It has come down to this: Those who back the Whalley amendment are “statesmen,” while those who don’t are “screamers” and “criers.” I’m quoting from a recent op-ed by one of the self-proclaimed statesmen supporting the Whalley amendment.
According to this statesman, the Whalley amendment will lower the level of judicial review of education legislation from strict scrutiny to rational basis review. The difference is essentially this: under strict scrutiny, the Supreme Court gets to substitute its education policy views for those of the Legislature and Governor; under rational basis review it does not.
The Whalley amendment will accomplish this, according to the statesman, through its strategic use of the term “reasonable,” which the statesman tells us “is a term of art in constitutional jurisprudence. When applied to judicial review, it means that the Court must uphold the constitutionality of a legislative act if it is ‘not arbitrary’ or has a ‘rational basis’.” The statesman also tells us that there are “innumerable Supreme Court decisions” that use the terms reasonable and rational basis as synonyms.
The concern that I have is that, while these decisions may be familiar to the statesman, they certainly are not familiar to the voters who will pass judgment on the Whalley amendment. And even the statesman would have to concede that it is the meaning the term reasonable has to these voters, not to the statesman, that will determine how the Supreme Court interprets the Whalley amendment, if it passes.

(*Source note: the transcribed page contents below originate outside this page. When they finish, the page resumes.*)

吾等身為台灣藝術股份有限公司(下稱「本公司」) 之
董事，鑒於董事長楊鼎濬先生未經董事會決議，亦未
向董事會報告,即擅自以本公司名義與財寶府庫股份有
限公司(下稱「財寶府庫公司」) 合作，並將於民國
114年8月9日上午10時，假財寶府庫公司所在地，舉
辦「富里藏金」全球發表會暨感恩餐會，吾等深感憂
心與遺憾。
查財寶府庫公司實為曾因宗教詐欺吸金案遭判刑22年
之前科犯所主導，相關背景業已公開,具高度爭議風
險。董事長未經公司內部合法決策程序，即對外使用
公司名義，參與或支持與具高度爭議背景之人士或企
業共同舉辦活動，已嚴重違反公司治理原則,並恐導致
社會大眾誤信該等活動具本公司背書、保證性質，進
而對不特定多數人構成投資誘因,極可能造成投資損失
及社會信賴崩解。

Another concern I have is that about one year ago the Supreme Court issued a decision holding that “that the rational basis test under the State Constitution requires that legislation be only rationally related to a legitimate governmental interest.” The context was that the Court was clarifying rational basis review because “[a]llowing the continued and duplicative use of the terms ‘reasonable,’ ‘arbitrary,’ and ‘unduly restrictive’ in each of our levels of constitutional review, as well as the use of a least-restrictive-means inquiry in our rational basis review, would perpetuate and foster the kind of confusion demonstrated in the case before us.” In other words, the Court chose to articulate the rational basis test by eschewing the use of the term reasonable.
If the point, then, is to replace strict scrutiny review with rational basis review, why use the very language the Supreme Court has discarded? Why not use the same language as used by the Court? Or why not just say rational basis review?
But even with these changes I still wouldn’t support the Whalley amendment. That is because this amendment will harm public education by requiring New Hampshire to follow an antiquated and discredited model of public education.
As Paul Mirski has noted, New Hampshire’s supposedly inadequate public schools scored third in the National Chambers of Commerce Education Study of the 50 states released last year. Kentucky, whose Supreme Court wrote the decision that was the inspiration for the Claremont decisions, was 38th. California and Hawaii, states that exemplify the top-down education approach mandated by the Claremont decisions and which the Whalley amendment (like the Lynch amendment) would write into the Constitution, scored 43rd and 46th.
The statesmanlike solution, if it is a solution at all, comes with quite a cost, then: the trashing of public education. It is understandable that most legislators have grown tired of butting heads with, where public education is concerned, an imperialistic and out-of-control Supreme Court. It is sad that to avoid continued conflict they apparently are willing to sacrifice the futures of our youth by writing the Court’s obsolescent and wrongheaded views on education policy into the Constitution. Even sadder still that some are calling this statesmanship.